Aides d’entreprises et recours aux individus
Mais le big data n’est pas gratuit. « Pour en tirer parti, d’importants moyens financiers et humains sont nécessaires », reconnaît Jorge Ahumada, de Conservation International. Ne serait-ce que pour s’offrir les services des statisticiens et des data scientists qui donnent du sens aux données. Cela le rend souvent inaccessible aux organisations à but non lucratif.
Du coup, elles ont recours à des stratagèmes. Parfois, elles s’allient à des partenaires privés, à l’instar de Conservation International avec Hewlett-Packard, ou du WWF, qui a bénéficié de l’appui de Google pour lancer son projet Eyes on the Forest. Une bourse Google Earth Actions publiques lui a en effet permis d’engager le développeur qui a créé le site, et Google Maps Engine a, lui, fourni une plateforme pour économiser les frais d’un serveur.
Les ONG peuvent aussi compter sur les individus pour innover dans l’usage des données massives. Ainsi, à l’occasion du dernier festival SXSWEco, le WWF a organisé un hackathon réunissant des environnementalistes, des développeurs et des designers. En unissant leur matière grise, ils ont créé en 24 heures une application mobile destinée à la préservation des papillons Monarques, très menacés.
Pour suivre l’évolution de leur population, l’application Monarchy est nourrie par les informations de ses utilisateurs et scanne les réseaux sociaux pour y dénicher des photos de papillons orange et noir, dont elle relève la géolocalisation. Pierre Cannet, responsable du programme Climat et énergie au WWF France, observe :
« Le big data est une formidable opportunité pour mobiliser les communautés via les réseaux sociaux et les smartphones. »
Des data centers qui polluent
Mais le rapport des organisations environnementales au big data est ambigu. « Le déploiement massif des données, s’il nous aide à mesurer l’évolution du climat, accroît aussi la consommation d’énergie. Une grande partie des données accumulées ne sont jamais utilisées, or la consommation doit rester rationnelle », pointe ainsi Pierre Cannet.
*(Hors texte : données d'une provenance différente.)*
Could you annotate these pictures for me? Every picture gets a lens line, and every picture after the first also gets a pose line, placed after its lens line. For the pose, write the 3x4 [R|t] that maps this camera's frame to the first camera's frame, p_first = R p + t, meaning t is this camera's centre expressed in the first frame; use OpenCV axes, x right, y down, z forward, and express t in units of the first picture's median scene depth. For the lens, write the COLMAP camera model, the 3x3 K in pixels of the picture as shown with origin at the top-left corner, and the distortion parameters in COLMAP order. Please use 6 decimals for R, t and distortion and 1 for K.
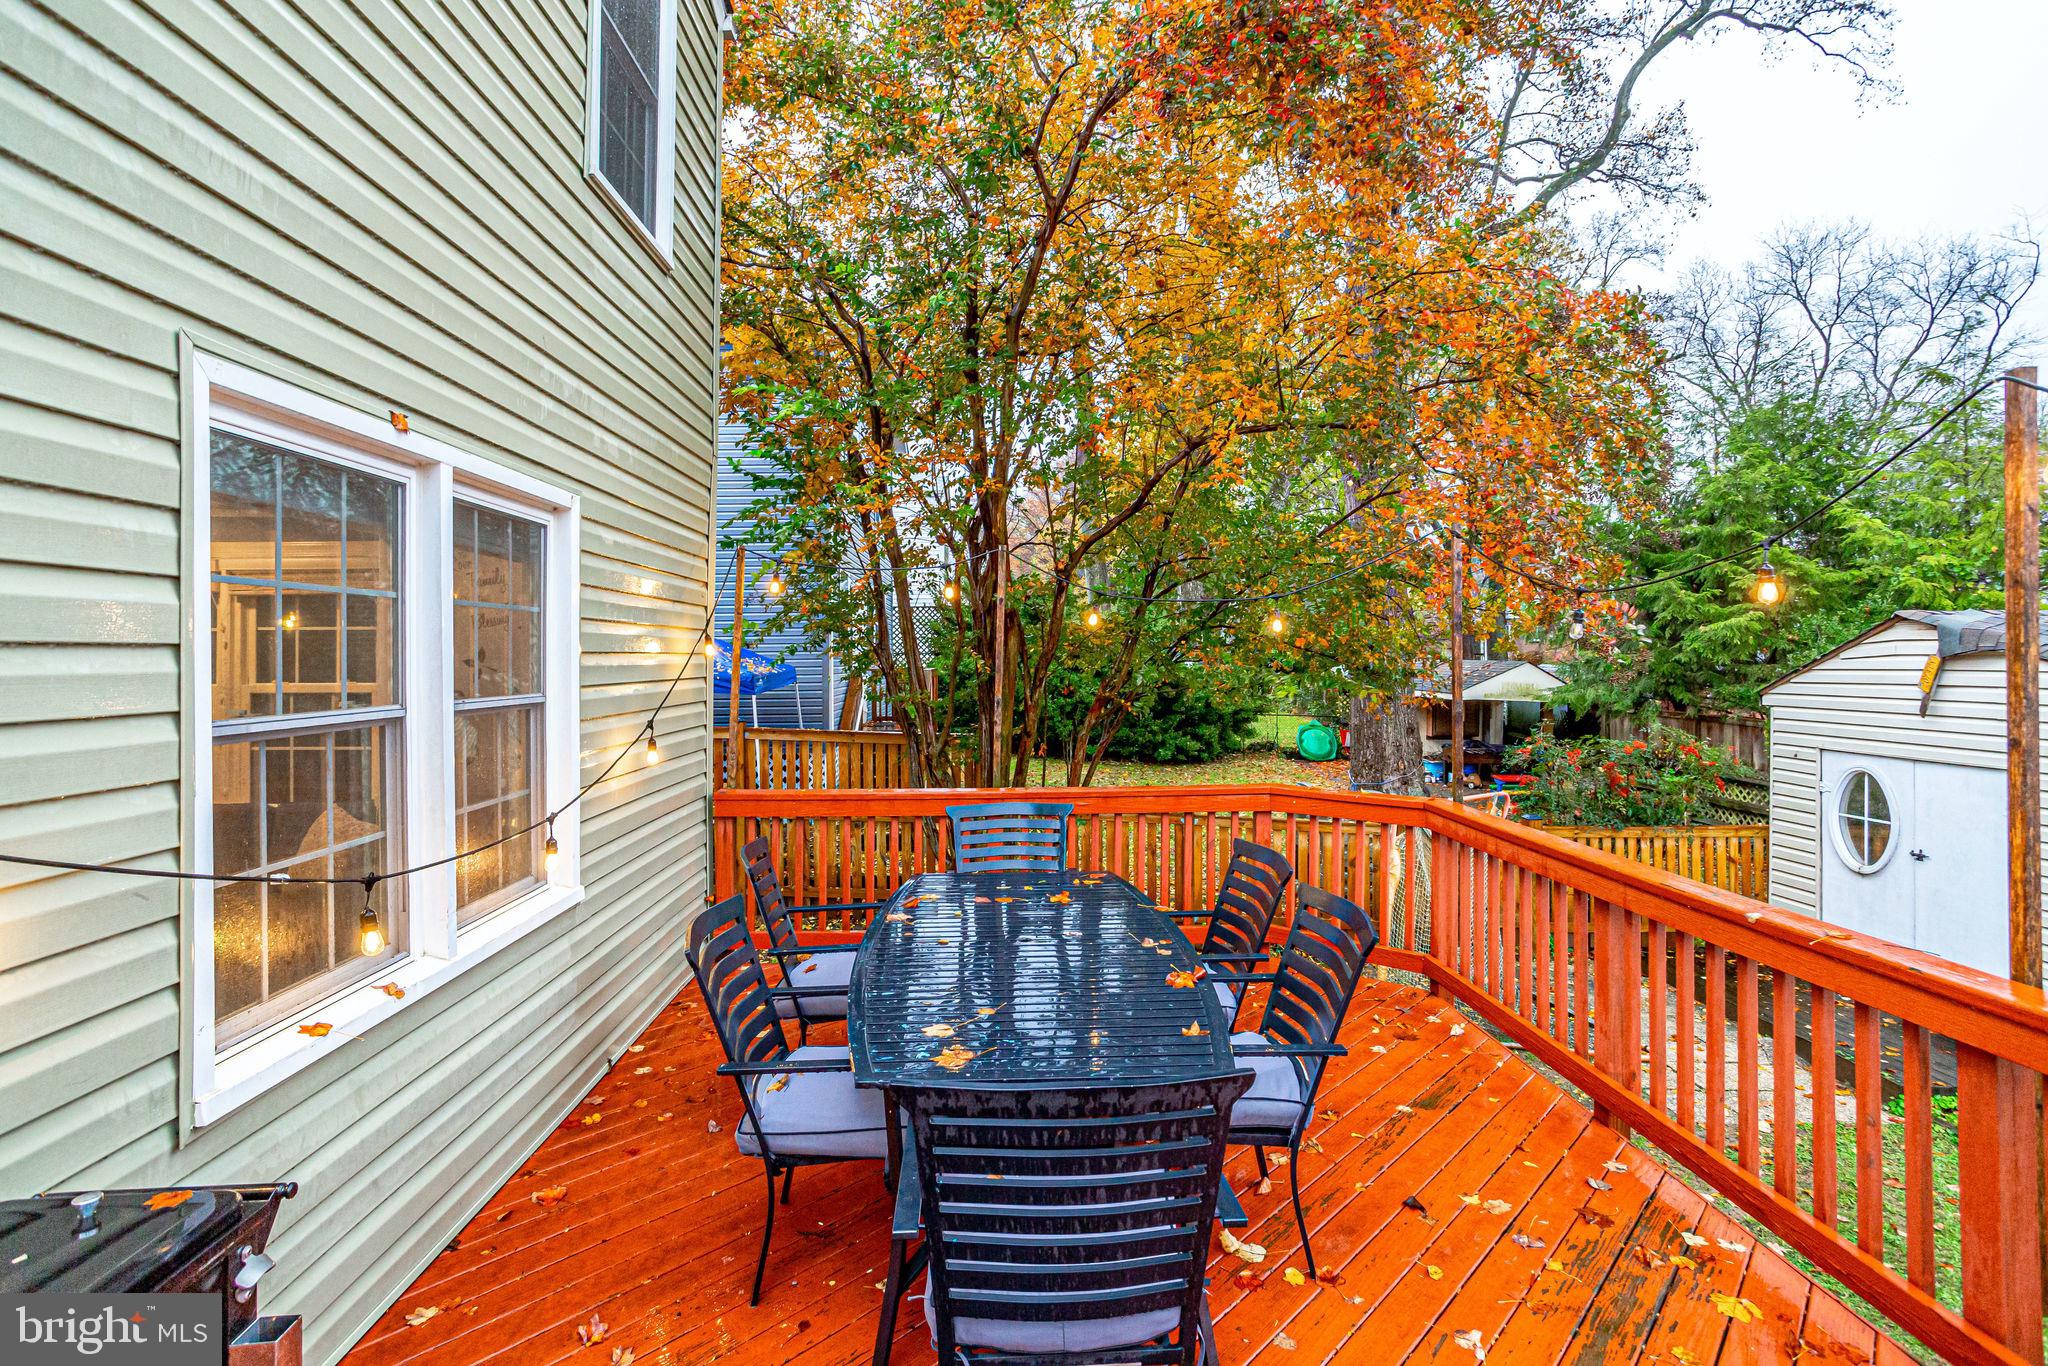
lens RADIAL K [[1017.5, 0, 1024.3], [0, 1017.5, 690.7], [0, 0, 1]] dist [-0.064206, 0.045890]
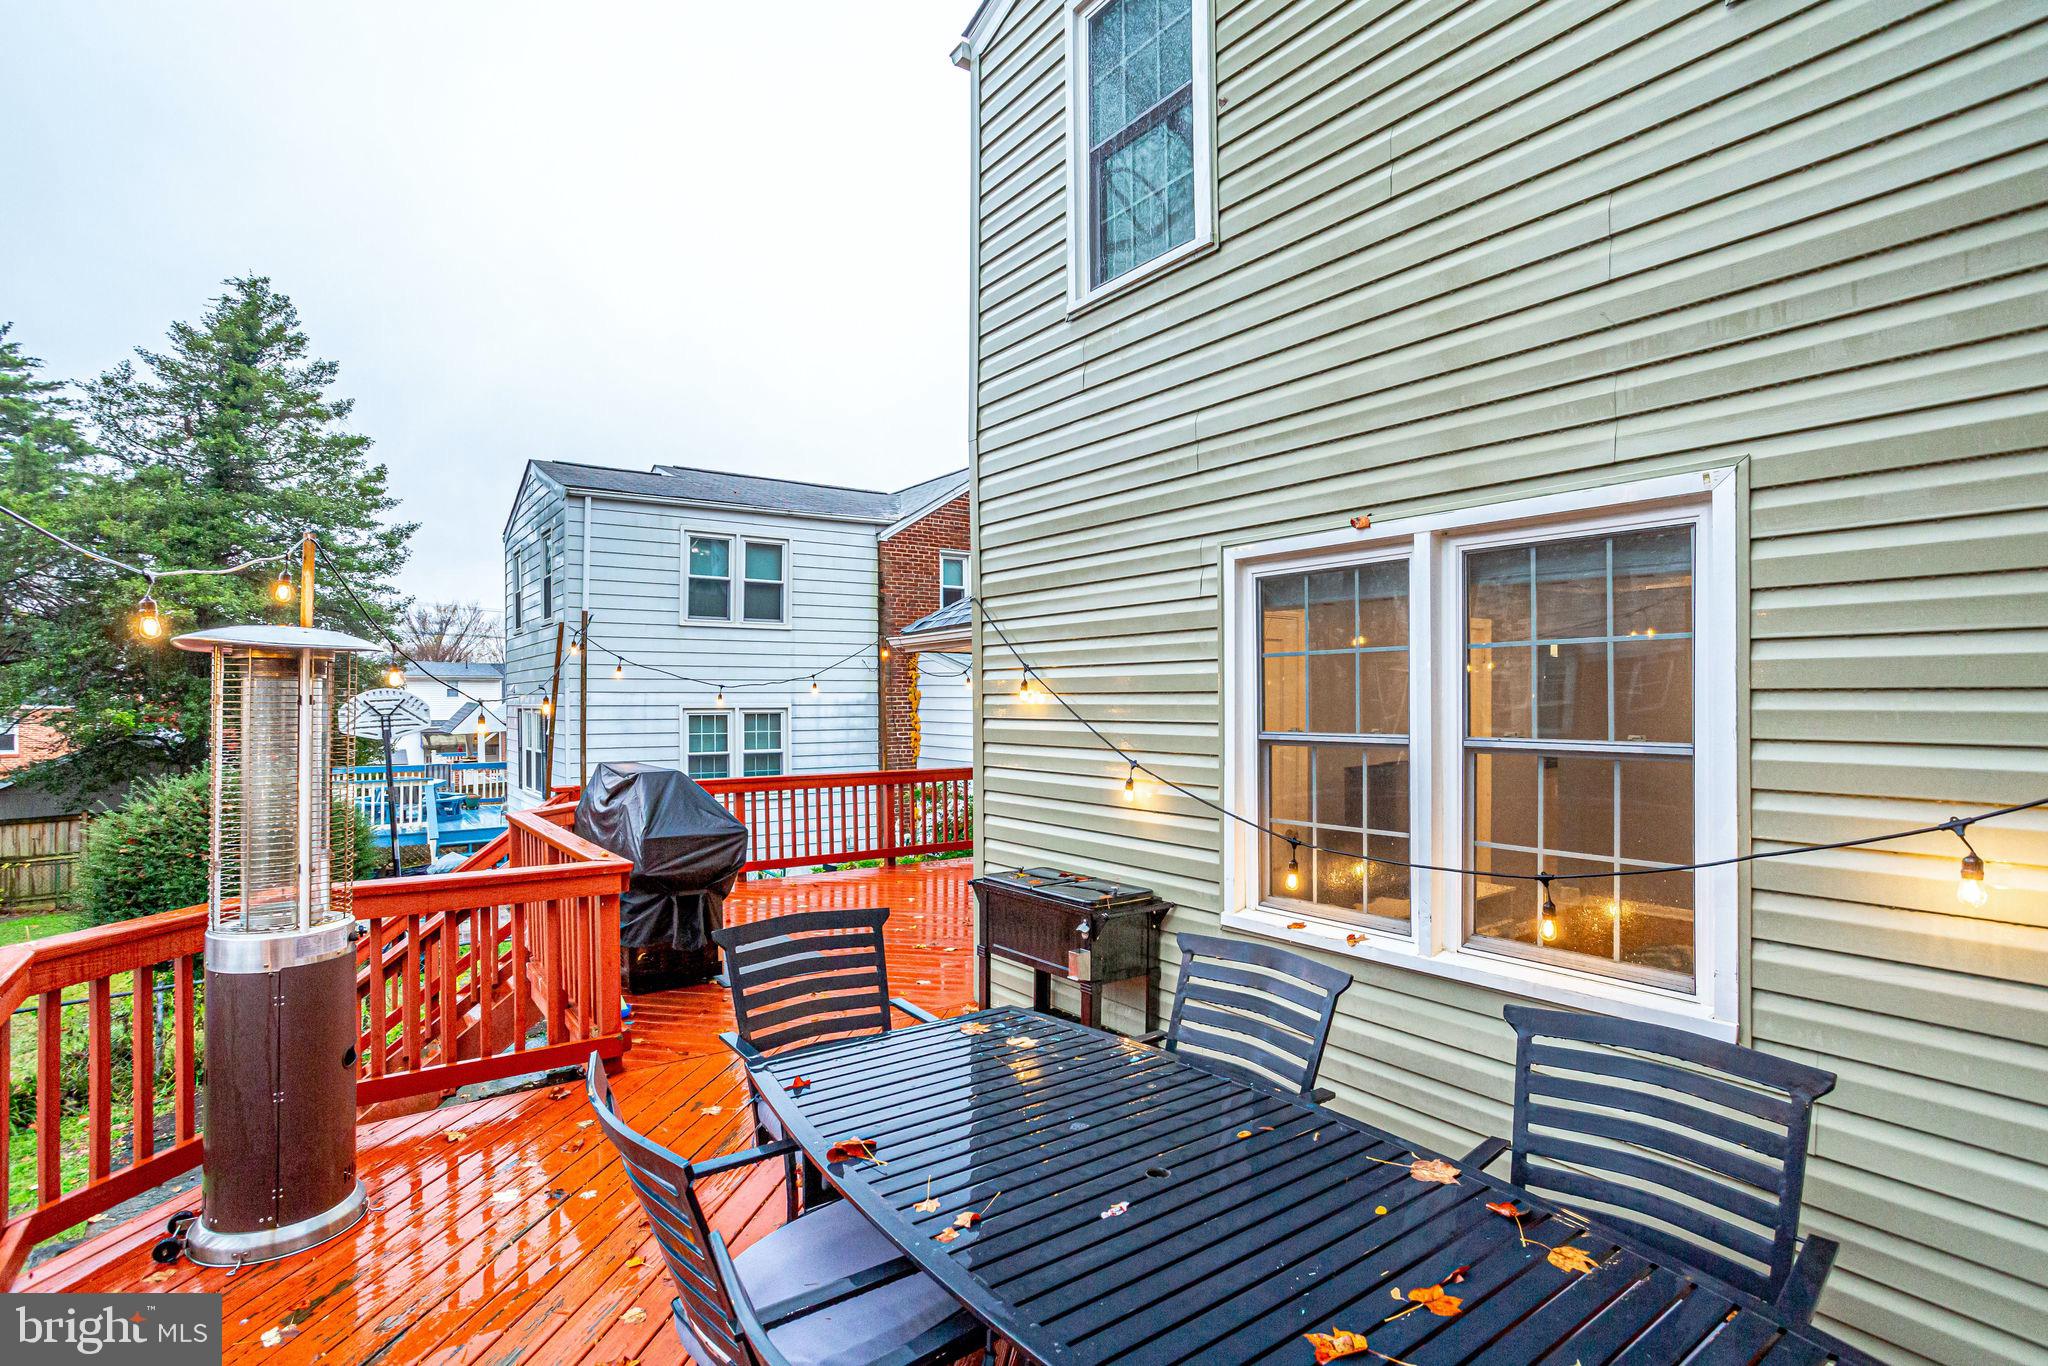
lens RADIAL K [[1017.5, 0, 1024.3], [0, 1017.5, 690.7], [0, 0, 1]] dist [-0.064206, 0.045890]
pose [[-0.825512, -0.001083, -0.564384, 0.256529], [-0.013229, 0.999761, 0.017431, -0.032144], [0.564230, 0.021856, -0.825328, 0.951830]]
Ces dernières années, Greenpeace a même lancé une campagne pour un big data propre : #clickclean. L’objet de son courroux ? Les data centers, ces gigantesques hangars où crépitent les données de la planète enfermées dans des serveurs informatiques : ils émettraient autant de carbone que le secteur de l’aviation.
Pour inciter les géants du Net à verdir leurs centres de calcul, Greenpeace les met en compétition. En 2014, les « bons élèves » s’appelaient Apple, Facebook et Google, avec respectivement 100%, 49% et 48% d’électricité issue des énergies renouvelables. Le bonnet d’âne revenait à Amazon, avec seulement 15% d’énergie propre dans ses data centers.
Le big data s’invite à l’Onu
La tendance qui consiste à mettre le big data au service de la planète s’est frayée un chemin jusqu’aux Nations unies. L’an dernier, l’ONU a en effet organisé le Big Data Climate Challenge, une compétition ouverte autour du monde à des projets utilisant les données massives et l’analytique au service de la lutte contre le réchauffement climatique. Entre autres lauréats : le Global Forest Watch, porté par une quarantaine de partenaires, dont la NASA et le World Resources Institute. Cet outil – qui s’appuie sur des milliers d’images satellites, des données publiques et des informations crowdsourcées – propose une carte accessible à tous qui indique presque en temps réel l’état des forêts autour du monde, afin d’aider gouvernements et ONG à lutter contre la déforestation. Cette année, l’ONU organise le Data for Climate Action, un challenge d’innovation autour de données partagées par des acteurs publics et privés (banques, télécoms, fournisseurs d’énergie, distributeurs, médias, assureurs, transporteurs…). Résultats lors de la COP21.